**What the exercise asks**
Report each line in the items that contains the word "name", copying every such line in full.

**Data**
BEGIN
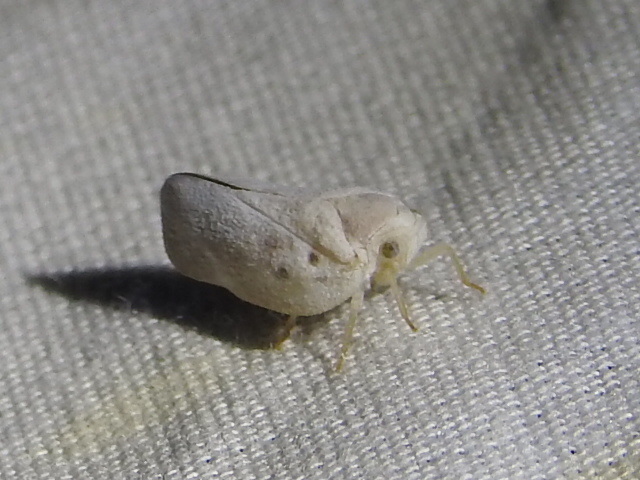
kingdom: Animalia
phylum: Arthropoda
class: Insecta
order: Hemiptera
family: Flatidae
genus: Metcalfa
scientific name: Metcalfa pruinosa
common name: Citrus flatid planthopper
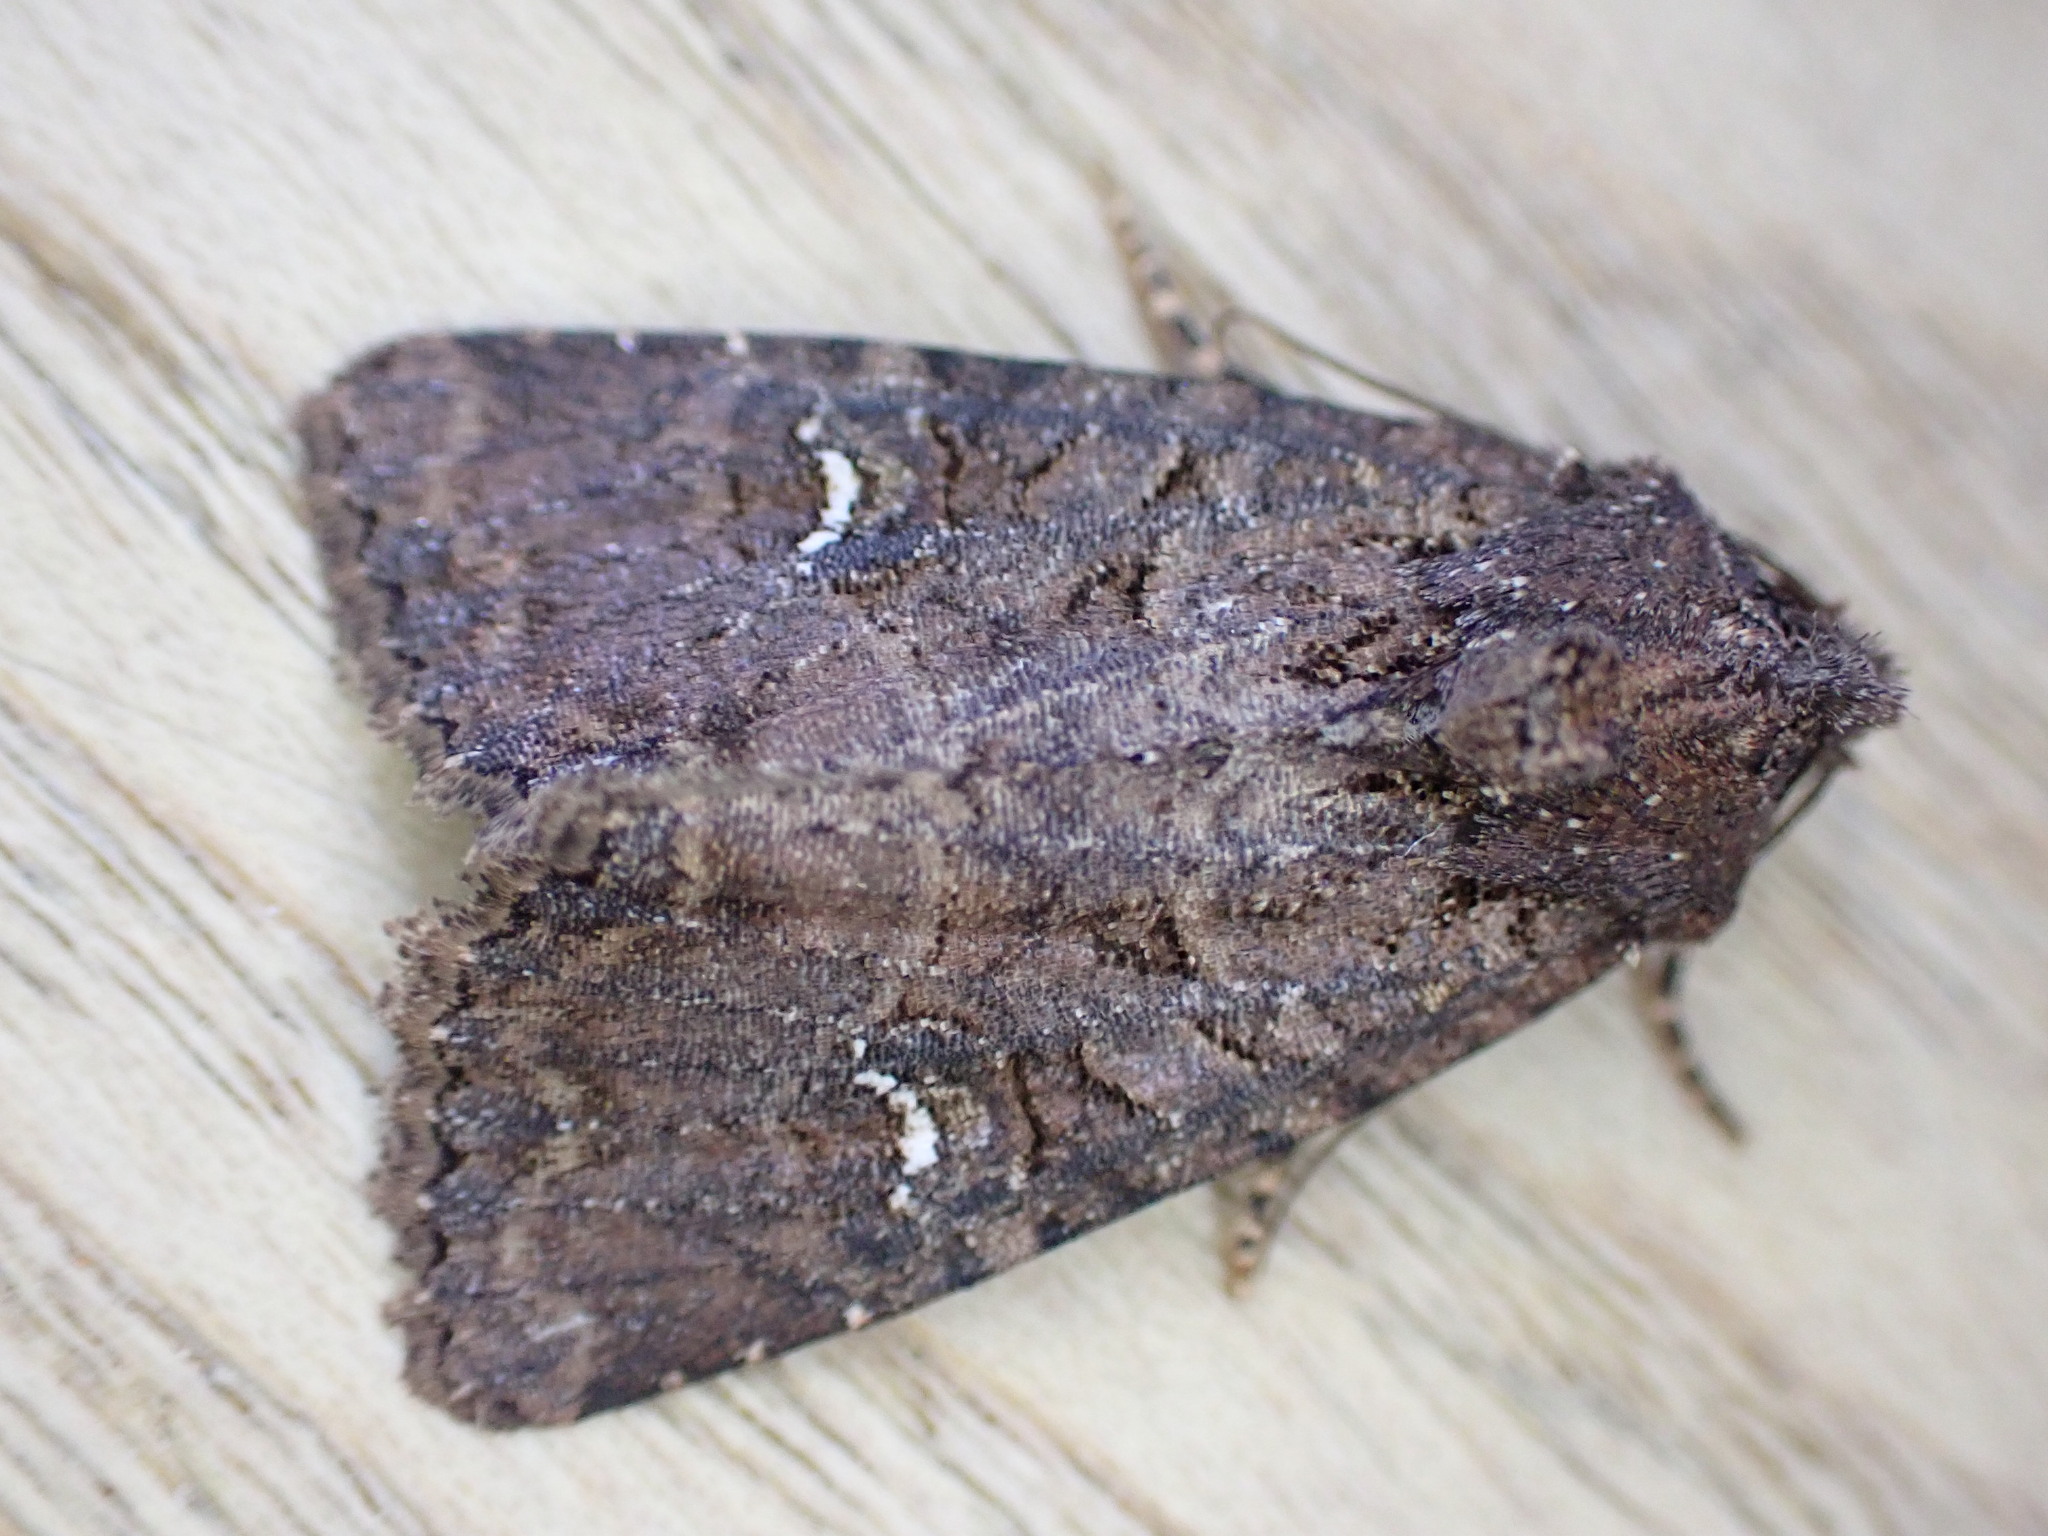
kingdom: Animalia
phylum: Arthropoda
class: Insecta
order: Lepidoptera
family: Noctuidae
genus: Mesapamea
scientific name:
END
BEGIN
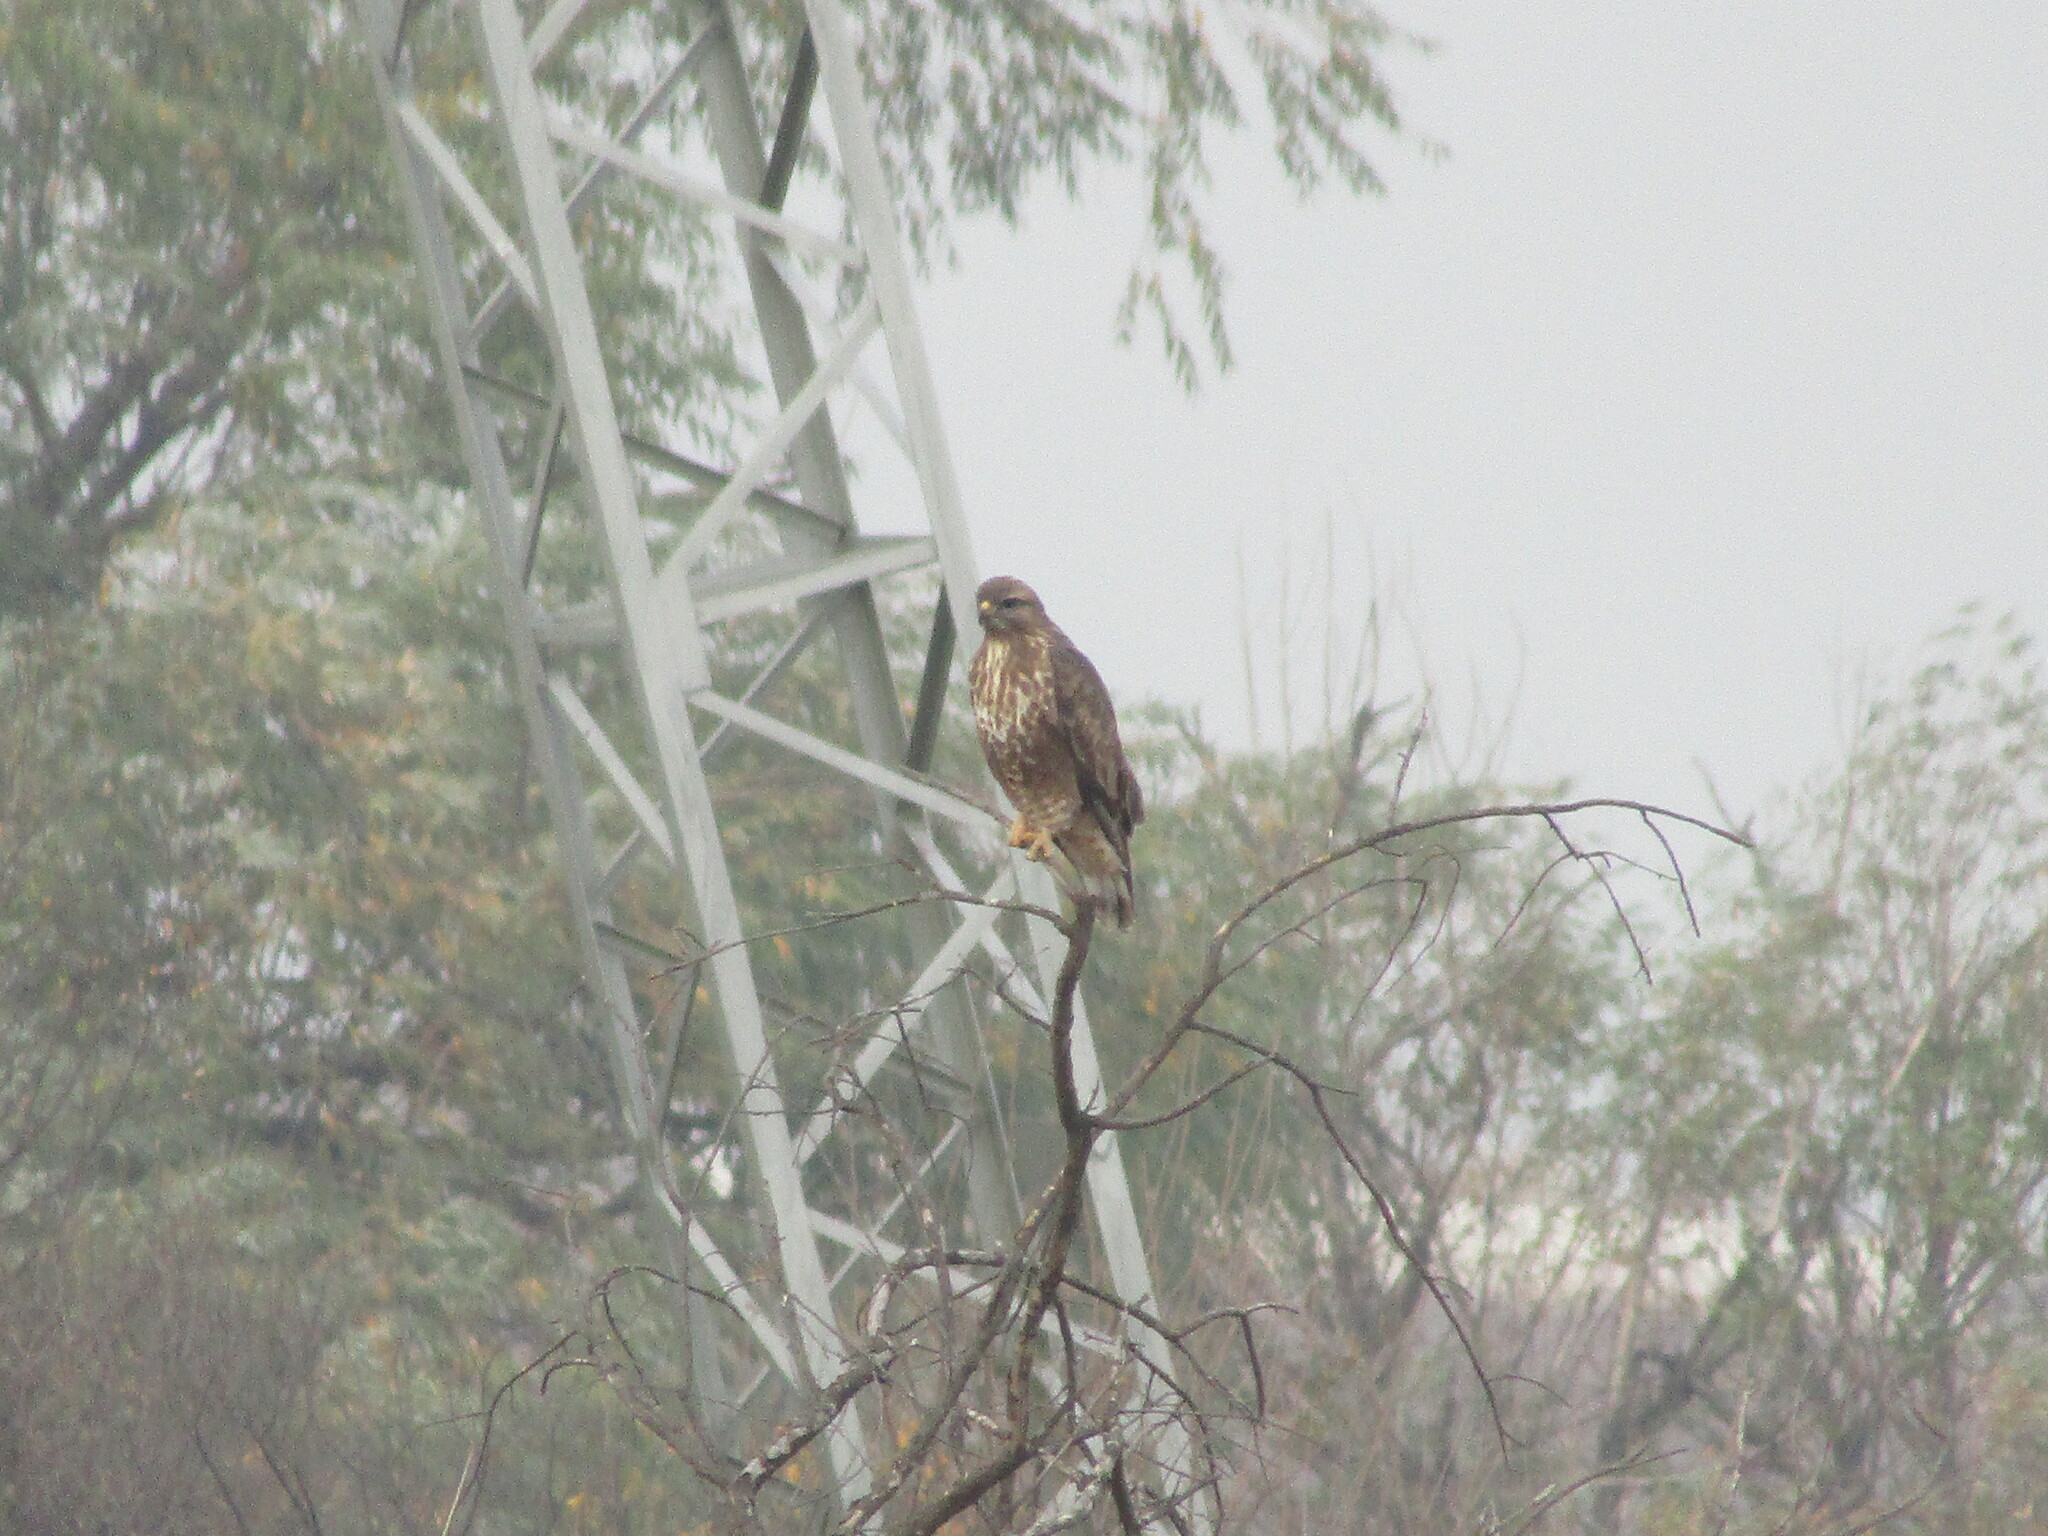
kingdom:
END
**The solution**
scientific name: Metcalfa pruinosa
common name: Citrus flatid planthopper
scientific name:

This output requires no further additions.